O Santo padroeiro do espírito polêmico
São Jerônimo o Santo que pode nos obter a virtude da fortaleza para batalharmos com denodo contra os nossos defeitos e os inimigos, velados ou declarados, da Igreja Católica.
Redação (07/05/2021, 17:45, Gaudium Press) Em seu mosteiro situado nos arredores do Presépio, em Belém, São Jerônimo dirigia os monges e também dava orientação espiritual às religiosas de um convento cuja superiora era Santa Paula.
“Suas sentenças pareciam raios”
Mas ele não se limitava a cuidar disso. Era um varão de grandes horizontes e, face às heresias que se propagavam pelo Império Romano, entrou rijamente na luta em defesa da Igreja e para a condenação dos fautores do mal.
Além de seus árduos trabalhos de tradução da Bíblia, São Jerônimo refutava vigorosamente os erros e as heresias que se propagavam naquela época.

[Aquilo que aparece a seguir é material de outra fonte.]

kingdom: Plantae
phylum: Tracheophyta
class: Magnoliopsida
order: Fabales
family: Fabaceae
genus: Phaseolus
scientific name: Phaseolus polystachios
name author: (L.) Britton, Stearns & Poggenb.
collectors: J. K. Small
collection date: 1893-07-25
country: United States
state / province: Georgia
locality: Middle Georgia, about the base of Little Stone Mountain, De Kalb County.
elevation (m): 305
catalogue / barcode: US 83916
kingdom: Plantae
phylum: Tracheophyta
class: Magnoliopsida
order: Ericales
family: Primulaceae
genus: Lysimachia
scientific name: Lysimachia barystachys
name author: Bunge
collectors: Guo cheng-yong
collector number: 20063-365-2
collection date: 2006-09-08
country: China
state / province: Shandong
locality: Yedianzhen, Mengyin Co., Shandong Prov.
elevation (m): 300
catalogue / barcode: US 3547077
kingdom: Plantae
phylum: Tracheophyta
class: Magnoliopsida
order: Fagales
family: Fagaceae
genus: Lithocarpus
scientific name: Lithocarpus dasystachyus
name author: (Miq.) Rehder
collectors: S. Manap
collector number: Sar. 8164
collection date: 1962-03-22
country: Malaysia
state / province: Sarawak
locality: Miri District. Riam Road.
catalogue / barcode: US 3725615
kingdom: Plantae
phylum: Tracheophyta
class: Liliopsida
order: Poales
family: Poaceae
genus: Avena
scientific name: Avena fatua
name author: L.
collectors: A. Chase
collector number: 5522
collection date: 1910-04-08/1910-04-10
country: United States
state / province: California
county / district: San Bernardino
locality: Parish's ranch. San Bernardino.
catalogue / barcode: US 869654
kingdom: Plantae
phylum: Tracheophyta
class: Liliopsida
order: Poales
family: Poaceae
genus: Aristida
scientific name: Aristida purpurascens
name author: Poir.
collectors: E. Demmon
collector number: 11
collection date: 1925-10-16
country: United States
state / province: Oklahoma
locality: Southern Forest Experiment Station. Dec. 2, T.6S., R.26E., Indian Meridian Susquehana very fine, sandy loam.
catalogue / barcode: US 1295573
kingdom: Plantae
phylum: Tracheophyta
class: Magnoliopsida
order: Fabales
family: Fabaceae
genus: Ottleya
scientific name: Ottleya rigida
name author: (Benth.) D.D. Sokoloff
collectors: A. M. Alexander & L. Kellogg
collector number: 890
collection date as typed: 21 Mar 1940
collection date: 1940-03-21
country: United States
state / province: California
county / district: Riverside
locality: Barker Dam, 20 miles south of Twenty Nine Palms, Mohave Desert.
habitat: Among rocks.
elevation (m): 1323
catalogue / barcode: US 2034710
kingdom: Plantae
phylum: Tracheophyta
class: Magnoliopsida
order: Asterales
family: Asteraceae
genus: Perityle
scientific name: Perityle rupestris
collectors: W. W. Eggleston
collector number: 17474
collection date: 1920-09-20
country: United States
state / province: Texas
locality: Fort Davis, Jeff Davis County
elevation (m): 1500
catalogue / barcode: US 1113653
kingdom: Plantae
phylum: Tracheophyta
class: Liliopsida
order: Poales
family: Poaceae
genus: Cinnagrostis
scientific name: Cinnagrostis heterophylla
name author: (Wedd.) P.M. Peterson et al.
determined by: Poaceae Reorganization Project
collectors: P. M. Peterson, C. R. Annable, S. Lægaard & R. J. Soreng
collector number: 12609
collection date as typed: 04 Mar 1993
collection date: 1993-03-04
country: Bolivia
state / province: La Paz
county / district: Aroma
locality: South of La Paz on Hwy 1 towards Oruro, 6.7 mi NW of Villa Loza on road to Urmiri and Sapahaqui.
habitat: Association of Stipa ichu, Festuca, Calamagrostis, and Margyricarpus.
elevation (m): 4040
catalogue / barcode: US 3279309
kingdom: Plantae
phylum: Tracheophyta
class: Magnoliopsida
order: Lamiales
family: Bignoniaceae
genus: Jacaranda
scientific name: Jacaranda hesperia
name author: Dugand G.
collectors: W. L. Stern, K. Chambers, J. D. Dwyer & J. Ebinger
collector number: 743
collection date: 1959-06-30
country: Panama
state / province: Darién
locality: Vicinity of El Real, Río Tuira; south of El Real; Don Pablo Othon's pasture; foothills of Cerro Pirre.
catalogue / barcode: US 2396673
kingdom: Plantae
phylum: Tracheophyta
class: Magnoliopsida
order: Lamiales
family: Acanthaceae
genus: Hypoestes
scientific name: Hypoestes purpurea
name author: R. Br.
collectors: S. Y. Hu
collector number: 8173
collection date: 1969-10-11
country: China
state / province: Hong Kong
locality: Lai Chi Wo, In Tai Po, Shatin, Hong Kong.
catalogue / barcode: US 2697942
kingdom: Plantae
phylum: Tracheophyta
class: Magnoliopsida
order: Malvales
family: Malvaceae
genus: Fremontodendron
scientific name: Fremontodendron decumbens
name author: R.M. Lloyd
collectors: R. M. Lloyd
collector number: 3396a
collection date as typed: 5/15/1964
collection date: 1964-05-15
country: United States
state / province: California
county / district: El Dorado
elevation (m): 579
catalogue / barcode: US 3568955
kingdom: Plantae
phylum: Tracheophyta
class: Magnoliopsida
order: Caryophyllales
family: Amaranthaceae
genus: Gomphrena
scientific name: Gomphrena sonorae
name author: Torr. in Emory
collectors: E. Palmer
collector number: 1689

Afirma Dr. Plinio Corrêa de Oliveira:
“Os seus escritos são de uma energia, para não dizer de uma violência, que pareceria desabotoada se não fosse ele um santo. E para as menores questões ele dava respostas de fogo tremendas, e deixava todo mundo tremendo diante dele. […] São Jerônimo pode ser considerado o padroeiro do espírito polêmico.”
E São João Bosco acrescenta que ele “escrevia com tal veemência contra os hereges, que suas sentenças pareciam raios”.
O Patriarca de Jerusalém, João, defendeu Orígenes, o qual sustentava graves erros. São Jerônimo escreveu uma obra intitulada Tratado contra João de Jerusalém, em que refuta os desvios doutrinários desse bispo. Humilhado, o Patriarca proibiu que o Santo e seus monges entrassem na Basílica da Natividade, em Belém, e na Gruta onde Jesus nascera. Fez inclusive manobras visando que o Imperador Romano do Oriente, Arcádio, exilasse São Jerônimo, mas não o conseguiu.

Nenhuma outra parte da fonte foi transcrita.